• _Estratto fornito_:
____________________
Addio a bonus terme e bonus vacanze

Addio al bonus vacanze, che scade il 31 dicembre e che venne introdotto dal Decreto rilancio. Ma anche il bonus terme, nato con il Decreto agosto, non verrà rinnovato. La manovra istituisce però un fondo da 150 milioni per i settore del turismo, dello spettacolo e dell’automobile, “gravemente colpiti dall’emergenza Covid”. Entro i primi di marzo i ministeri dello Sviluppo, della Cultura, del Turismo e dell’Economia dovranno definire le modalità di assegnazione e le procedure di erogazione delle risorse.
____________________
• _Dati raccolti_:
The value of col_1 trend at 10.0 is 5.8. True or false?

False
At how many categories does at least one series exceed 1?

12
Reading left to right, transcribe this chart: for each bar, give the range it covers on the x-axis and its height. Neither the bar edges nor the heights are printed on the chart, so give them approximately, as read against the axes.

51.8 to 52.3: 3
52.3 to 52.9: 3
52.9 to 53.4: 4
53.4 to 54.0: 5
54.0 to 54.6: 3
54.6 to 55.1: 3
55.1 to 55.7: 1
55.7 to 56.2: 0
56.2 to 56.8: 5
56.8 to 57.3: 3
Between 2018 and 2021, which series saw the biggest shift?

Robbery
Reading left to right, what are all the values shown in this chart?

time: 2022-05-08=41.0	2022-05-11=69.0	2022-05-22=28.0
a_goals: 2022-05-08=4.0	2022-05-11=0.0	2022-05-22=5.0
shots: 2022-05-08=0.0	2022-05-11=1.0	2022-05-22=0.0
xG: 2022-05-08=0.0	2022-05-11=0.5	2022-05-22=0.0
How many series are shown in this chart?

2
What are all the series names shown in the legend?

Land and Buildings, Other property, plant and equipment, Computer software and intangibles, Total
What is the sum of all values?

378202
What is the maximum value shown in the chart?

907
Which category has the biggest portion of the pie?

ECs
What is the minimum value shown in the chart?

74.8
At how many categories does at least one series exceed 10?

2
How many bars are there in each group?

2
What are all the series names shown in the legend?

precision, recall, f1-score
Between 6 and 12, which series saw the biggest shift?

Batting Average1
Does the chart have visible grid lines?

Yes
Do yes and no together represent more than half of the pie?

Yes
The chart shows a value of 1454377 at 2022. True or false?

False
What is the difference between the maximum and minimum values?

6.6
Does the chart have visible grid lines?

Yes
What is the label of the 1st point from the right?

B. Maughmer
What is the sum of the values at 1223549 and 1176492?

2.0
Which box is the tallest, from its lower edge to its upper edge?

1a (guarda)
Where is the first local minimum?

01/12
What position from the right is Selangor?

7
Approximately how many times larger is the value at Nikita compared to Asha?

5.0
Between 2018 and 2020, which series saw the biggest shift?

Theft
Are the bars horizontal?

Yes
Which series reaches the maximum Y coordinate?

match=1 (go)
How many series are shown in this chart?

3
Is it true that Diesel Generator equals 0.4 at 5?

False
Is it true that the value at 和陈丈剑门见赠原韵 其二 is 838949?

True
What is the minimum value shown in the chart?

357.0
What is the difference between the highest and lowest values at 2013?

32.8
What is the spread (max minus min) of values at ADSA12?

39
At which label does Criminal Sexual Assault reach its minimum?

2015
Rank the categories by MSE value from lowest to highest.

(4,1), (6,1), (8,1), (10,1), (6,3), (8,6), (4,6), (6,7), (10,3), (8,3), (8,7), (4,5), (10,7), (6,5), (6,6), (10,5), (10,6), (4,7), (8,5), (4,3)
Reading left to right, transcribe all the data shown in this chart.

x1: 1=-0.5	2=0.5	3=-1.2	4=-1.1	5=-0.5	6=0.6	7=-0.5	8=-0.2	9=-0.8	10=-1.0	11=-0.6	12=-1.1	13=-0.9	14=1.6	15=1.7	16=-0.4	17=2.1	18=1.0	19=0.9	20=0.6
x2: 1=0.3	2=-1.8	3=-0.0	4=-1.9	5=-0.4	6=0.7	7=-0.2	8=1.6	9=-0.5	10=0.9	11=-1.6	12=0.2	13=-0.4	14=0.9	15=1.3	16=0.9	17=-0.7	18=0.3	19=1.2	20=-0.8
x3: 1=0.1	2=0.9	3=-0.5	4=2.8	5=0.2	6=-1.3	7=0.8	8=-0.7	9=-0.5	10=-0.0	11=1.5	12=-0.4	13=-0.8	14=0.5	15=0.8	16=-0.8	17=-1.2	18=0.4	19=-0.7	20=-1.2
____________________
• _Come procedere_: Secondo l'estratto fornito, a quanto ammonta il fondo istituito dalla manovra e a quali settori è destinato?

• _Risultato del compito_: Il fondo ammonta a 150 milioni ed è destinato ai settori del turismo, dello spettacolo e dell'automobile.